## Task list
1 > In the icosahedral twins text, how many interlinked dual-tetrahedron (bowtie) crystals make up an icosahedral twin?
2 > From the icosahedral twins text, reproduce the passage starting with "When interatom-bonding does" and going on through "hexagonal (tri-orthobicupolar) close-packing.".
3 > Carry the icosahedral twins text further, picking up after its last sentence.

## Document segment
*** Begin section ***

Icosahedral twins

Lattice image of a Pd icotwin, with 10-fold symmetry in the power spectrum.

An icosahedral-twin is a twenty-face cluster made of ten interlinked dual-tetrahedron (bowtie) crystals, typically joined along triangular (e.g. cubic-111) faces having three-fold symmetry. One can think of their formation as a kind of nano-scale self-assembly.

A variety of nanostructures (e.g. condensing argon, metal atoms, and virus capsids) assume icosahedral form on size scales where surface forces eclipse those from the bulk. A twinned-form of these nanostructures is sometimes found to occur e.g. in face-centered-cubic (FCC) metal-atom clusters larger than 10 nm in diameter.^[1] This may occur when the building-blocks beneath each of the 20 facets of an initially icosahedral cluster make the case for conversion to a translationally symmetric crystalline form.

Causes

FCC icotwin model down 5-fold & 3-fold zones.

When interatom-bonding does not have strong directional preferences, it is not unusual for atoms to gravitate toward a kissing-number of 12 nearest-neighbors. The three most symmetric ways to do this are by icosahedral clustering, or by crystalline face-centered-cubic (cuboctahedral) and/or hexagonal (tri-orthobicupolar) close-packing.

Icosahedral arrangements, perhaps because of their slightly smaller surface area, may be preferred for small clusters e.g. noble gas and metal atoms in condensed phases (both liquid^[2] and solid). However, the Achilles-heel for icosahedral clustering about a single point is that it cannot fill space over large distances in a way that is translationally ordered.

Hence bulk atoms (i.e. sufficiently large clusters) generally revert to one of the crystalline close-packing configurations instead. In other words, when icosahedral clusters get sufficiently large, the bulk-atom vote wins out over the surface-atom vote, and the atoms beneath each of the 20 facets adopt a face-centered-cubic pyramidal arrangement with tetrahedral (111) facets. Thus icosahedral twins are born, with a certain amount of strain along the interfacial (111) planes.

*** End section ***

## Given records
*** Begin section ***

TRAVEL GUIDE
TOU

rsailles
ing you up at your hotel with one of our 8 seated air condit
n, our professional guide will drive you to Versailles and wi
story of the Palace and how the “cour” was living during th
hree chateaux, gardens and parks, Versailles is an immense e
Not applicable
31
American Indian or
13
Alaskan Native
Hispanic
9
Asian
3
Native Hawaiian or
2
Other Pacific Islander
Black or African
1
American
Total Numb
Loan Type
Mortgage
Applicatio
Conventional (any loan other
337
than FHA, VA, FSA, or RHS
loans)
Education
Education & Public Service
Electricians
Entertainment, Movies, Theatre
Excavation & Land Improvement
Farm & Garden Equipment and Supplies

*** End section ***
*** Begin section ***

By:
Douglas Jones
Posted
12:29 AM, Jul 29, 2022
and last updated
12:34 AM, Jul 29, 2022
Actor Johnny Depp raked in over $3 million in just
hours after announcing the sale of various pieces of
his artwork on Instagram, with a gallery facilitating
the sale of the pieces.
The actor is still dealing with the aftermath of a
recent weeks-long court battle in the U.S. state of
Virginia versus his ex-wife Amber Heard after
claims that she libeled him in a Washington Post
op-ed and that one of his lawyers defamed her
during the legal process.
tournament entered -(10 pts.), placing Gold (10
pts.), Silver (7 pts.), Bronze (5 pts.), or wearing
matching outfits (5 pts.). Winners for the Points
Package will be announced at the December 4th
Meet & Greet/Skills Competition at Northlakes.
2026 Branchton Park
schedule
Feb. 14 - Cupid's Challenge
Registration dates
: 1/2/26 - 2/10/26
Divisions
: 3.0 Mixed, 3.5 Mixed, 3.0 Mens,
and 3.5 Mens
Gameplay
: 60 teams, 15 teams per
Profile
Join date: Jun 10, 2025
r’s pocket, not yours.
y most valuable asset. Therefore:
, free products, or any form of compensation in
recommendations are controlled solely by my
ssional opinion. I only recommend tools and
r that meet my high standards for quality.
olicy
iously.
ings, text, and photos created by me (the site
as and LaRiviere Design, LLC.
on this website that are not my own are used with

*** End section ***

## Your written answers
1 > Ten.

2 >
When interatom-bonding does not have strong directional preferences, it is not unusual for atoms to gravitate toward a kissing-number of 12 nearest-neighbors. The three most symmetric ways to do this are by icosahedral clustering, or by crystalline face-centered-cubic (cuboctahedral) and/or hexagonal (tri-orthobicupolar) close-packing.

3 >
Ubiquity

Darkfield analysis of dual-tetrahedron crystal pairs.

Icosahedral-twinning has been seen in face-centered-cubic metal-nanoparticles that have nucleated: (i) by evaporation onto surfaces, (ii) out of solution, and (iii) by reduction in a polymer matrix. Icosahedral (or decahedral) twinning seems to be the result when clusters growing outward from an icoashedral-seed get larger than about 10[nm] in diameter.

Quasicrystals are un-twinned structures with long range rotational but not translational periodicity, that some initially tried to explain away as icosahedral twinning.^[3] Quasi-crystals let non-space-filling coordination persist to larger size scales. However, they generally form only when the compositional makeup (e.g. of two dissimilar metals like Ti and Mn) serves as an antagonist to formation of one of the more common close-packed space-filling but twinned crystalline forms.

Application

Face-centered-cubic noble-metal atom-clusters are important chemical-reaction nano-catalysts. One example of this is the platinum used in automobile catalytic converters. Icosahedral twinning makes it possible to cover the entire surface of a nanoparticle with {111} facets, in cases where those particular atomic-facets show favorable catalytic-activity.

Detection

Examples of digital darkfield bowtie/butterfly detection.

Electron diffraction and high-resolution transmission electron microscope (TEM) imaging are two methods for identifying the icosahedral-twin structure of individual clusters. Digital darkfield analysis of lattice-fringe images shows promise for recognition of icosahedral twinning from most of the randomly oriented clusters in a microscope-image field of view.

See also

• Nanotechnology
• Nanomaterial based catalyst
• Crystal twinning
• Self-assembly of nanoparticles
• Icosahedron
• Quasicrystals
• Dark field microscopy.

Footnotes

1. ↑ H. Hofmeister (2004) "Fivefold twinned nanoparticles" in Encyclopedia of Nanoscience and Nanotechnology (ed. H. S. Nalwa, Amer. Sci. Publ., Stevenson Ranch CA) vol. 3, pp. 431-452 ISBN 1-58883-059-4 pdf.
2. ↑ K. F. Kelton, G. W. Lee, A. K. Gangopadhyay, R. W. Hyers, T. J. Rathz, J. R. Rogers, M. B. Robinson, and D. S. Robinson, "First X-ray scattering studies on electrostatically levitated metallic fluids: Demonstrated influence of local icosahedral order on the nucleation barrier" (2003) Phys. Rev. Lett. 90, 195504 (link)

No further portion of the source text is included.